Как падают? Зачем падают? На нас падают? Не надо падать! Это не по плану! Кто разрешил? Накатывающий ужас расширяет зрачки. Мысли табуном скачут в тесной черепной коробке. Я, конечно, никогда не видела, как падает самолет, но на кой черт сегодня и так? Однако, никто не собирается отменять надвигающуюся трагедию. Остаются секунды. И есть что-то странное в этих самолетах. Потому что и на самолеты они не похожи…
Петрович зачем-то кричит: «Ложись!» И мы синхронно падаем на землю, головой к эпицентру предполагаемого взрыва. Горячая волна воздуха обдает наши спины, завертев мелкий мусор вокруг. И да, слава Петровичу, никакой шиферный лист с крыши не оторвало и не накрыло нас. Да какой к черту шифер? Мы лежим на земле с отцом и смотрим в сторону пшеничного поля, куда по сути должны рухнуть самолеты. Ужас, замешенный на любопытстве и не понимании – он такой… Заставляет смотреть во все глаза на происходящее. Ну, или мы с Петровичем, слегка не правильные.

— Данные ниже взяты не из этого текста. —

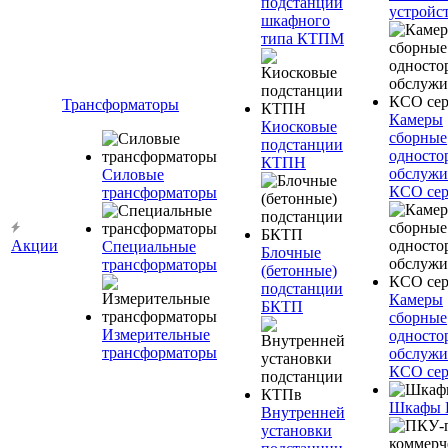
подстанции
устройс
шкафного
типа КТПМ
Трансформаторы
Камеры
Киосковые
сборные
подстанции
односто
КТПН
обслужи
Силовые
КСО сер
трансформаторы
Акции
Специальные
Блочные
трансформаторы
(бетонные)
подстанции
Камеры
БКТП
сборные
Измерительные
односто
трансформаторы
обслужи
КСО сер
Шкафы
Внутренней
установки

Две секунды. И вместо взрыва происходит следующее. Первый самолет, не сбавляя скорости, садится на пшеничное поле. По сути если не разбился, то должен был пропахать это поле по самое не могу… Нет. Странная конструкция, которую и представляет собой самолет, выкидывает жатку и начинает, как саранча «поедать» пшеницу. По габаритам «залетный гость» не такой уж и большой. Напоминает мини-комбайн, так как состоит из металлического корпуса, пластин, механизмов, решетчатых отсеков и других непонятных железяк, сваренных и собранных воедино каким-то сумасшедшим конструктором. Всё это вертится, крутится, жужжит и не разваливается, более того, работает как по маслу. Колес у этой железной коробки я не вижу. Вижу только как с немыслимой скоростью, выбрасывая вперед ножи-резцы, заминает и поглощает железными штуковинами пшеницу. Машина так резво вгрызается в поле, что только «перья» летят во все стороны. Две минуты и нет больше пшеницы. Вторая «птица», также, с разбегу, приземлилась чуть дальше в бурьян травы, подступающей к лесу. Эта машина была больших габаритов, и выглядела также странно, как и первая, прям, какой-то «механический Франкенштейн». Две минуты и огромный кусок высоченной травы, вперемешку с кустами и порослью деревьев, был уложен ровными рядками. Зачистка продолжается.